In the Ganson case, government officials in the City of Marathon, Florida, decided that Gordon and Molly Beyer, a married couple who owned a 9-acre piece of property in the Florida Keys, lost all rights to develop on the nine acres – an island known as Bamboo Key – because the island made a fine bird rookery. The officials designated the Key (along with other property in the Keys) to be environmentally sensitive and thus on behalf of all Floridians cut the property off from development. When those officials made that decision, they further decided they did not have to pay the Beyers for the take despite having rendered Bamboo Key uninhabitable (well, except for birds). Instead, the officials awarded the Beyers a kind of credit that they could ostensibly sell or use themselves (by buying additional land) to seek a permit elsewhere in the Keys on lands not as environmentally sensitive as the Key. But the credits, called ROGO points, are basically valueless because there is no guarantee the points will ever allow them or anyone else to develop or build a home in the Keys. If that sounds unfair to you, then join the club.

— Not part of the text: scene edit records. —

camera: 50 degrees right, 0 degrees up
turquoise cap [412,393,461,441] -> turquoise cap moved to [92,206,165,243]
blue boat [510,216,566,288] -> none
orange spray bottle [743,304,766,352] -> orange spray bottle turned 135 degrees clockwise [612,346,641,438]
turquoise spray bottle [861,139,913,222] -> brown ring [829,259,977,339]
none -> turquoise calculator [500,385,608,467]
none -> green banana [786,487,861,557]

Pacific Legal Foundation believes that Marathon’s actions amount to a total taking of the Beyers’ property. Although the government may engage in zoning schemes to protect the environment, those schemes must pay landowners who lose virtually all their rights in their property because of the zoning scheme. The scheme benefits all, thus all should pay a little, rather than force the landowner who lost his property (in this case, the Beyers) pay for all of us.

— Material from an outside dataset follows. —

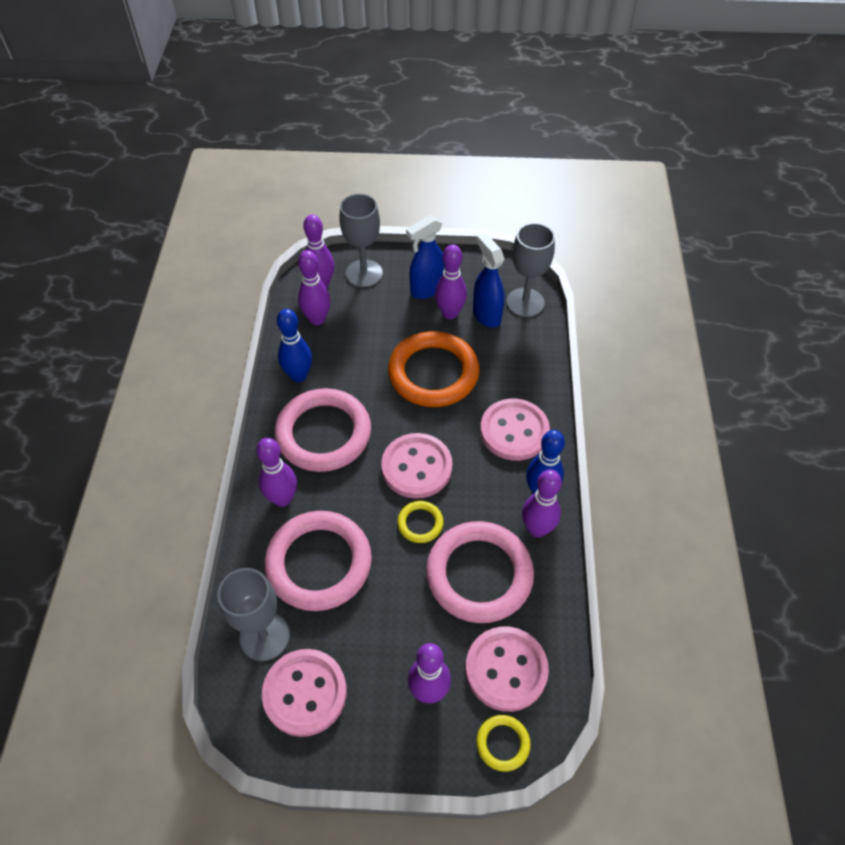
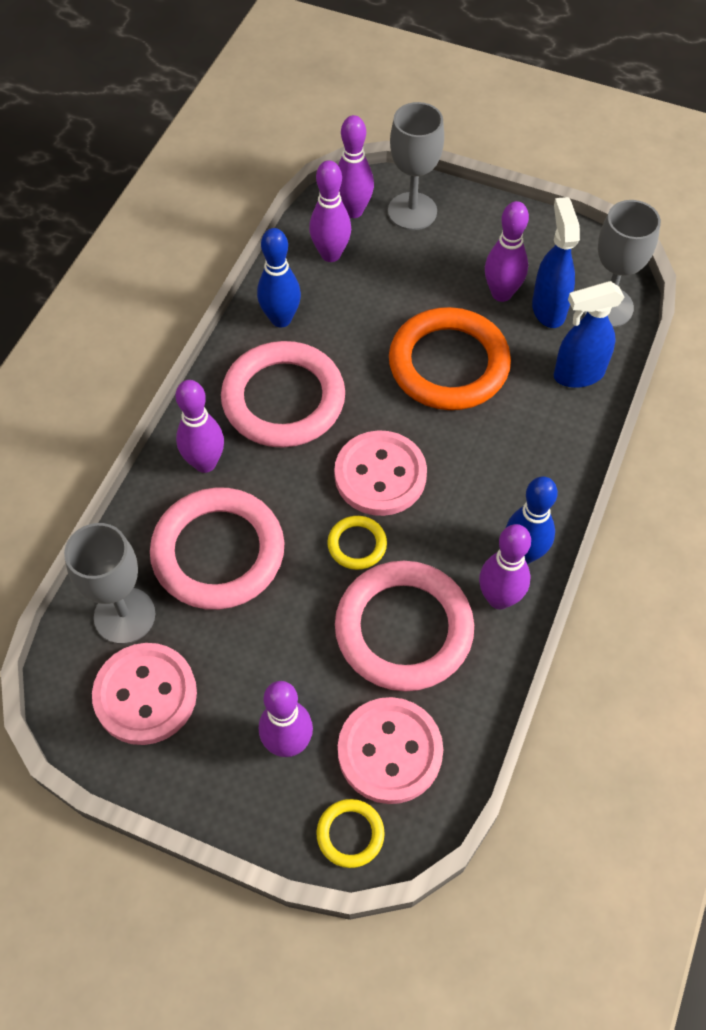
camera: 20 degrees right, 5 degrees up
blue spray bottle [406,215,445,299] -> blue spray bottle moved to [554,281,625,388]
pink button [480,399,550,461] -> none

The case presents two issues that have been left open by the Supreme Court since Justice Scalia identified them in a previous Pacific Legal Foundation case known as Suitum v. Tahoe Regional Planning Agency. Those questions are:
1) whether a government can take a landowner’s property lock, stock, and barrel (a Lucas total taking) yet avoid Fifth Amendment liability by leaving the property in the landowner’s name and offering the landowner some nonmonetary credits (like the transferable development rights (TDRs) in Suitum) with indeterminate value as “just compensation” for the take; and
2) whether, in the event of a Penn Central partial taking, nonmonetary credits can allow the government to avoid a finding of a partial take because the credits give the owner economic value in the property, or whether those credits only get calculated in determining whether just compensation has been made for the take.
In Suitum, Justice Scalia concurred in part and answered the above questions in an opinion he authored on behalf of three justices – Scalia, Justice Thomas and Justice O’Connor. He answered both questions as you would expect: a total take should be justly compensated with money; and in the event of a partial take, nonmonetary credits like TDRs only deserve consideration on the just compensation side of the equation. Although the credits may be valuable, they are valuable in and of themselves — they do not give value to the real property at issue, which has been rendered valueless. Thus the credits must equal just compensation to be a constitutional tool for regulating the use of real property.
These questions matter because hundreds of local and regional governmental agencies throughout the nation have used schemes similar to Marathon’s to effect takings of real property without paying just compensation for the take, as the Fifth Amendment requires. Instead, the agencies argue that the nonmonetary compensation amounts to “economic use” for the real property. When courts accept these arguments, they allow these local governments and agencies to skirt the requirements of the Constitution as written by our Founding Fathers.
We suspect that the nine justices know Justice Scalia was right on both of these issues when he spoke to them in his Suitum concurrence. Thus, we bring the Beyers’ case to the High Court optimistic they will accept the case for review and hopeful that they will reverse the lower court’s decision to allow Marathon to take the Beyers’ property without paying just compensation. In doing so, the Court will also set a precedent that landowners across the nation will rely upon when facing a governmental land grab where the government refuses to pay for the take. A win in the case would do justice for the Beyers, who started this legal fight two decades ago and in the years since have both passed (thus the case is now brought by Charles Ganson, a representative for Molly’s estate and the couple’s children and grandchildren). The Court will consider our petition later this year. We thank the lawyers at Cato Institute, Southeastern Legal Foundation, and NFIB Small Business Legal Center for standing with us in our challenge to a heavy handed south Florida government.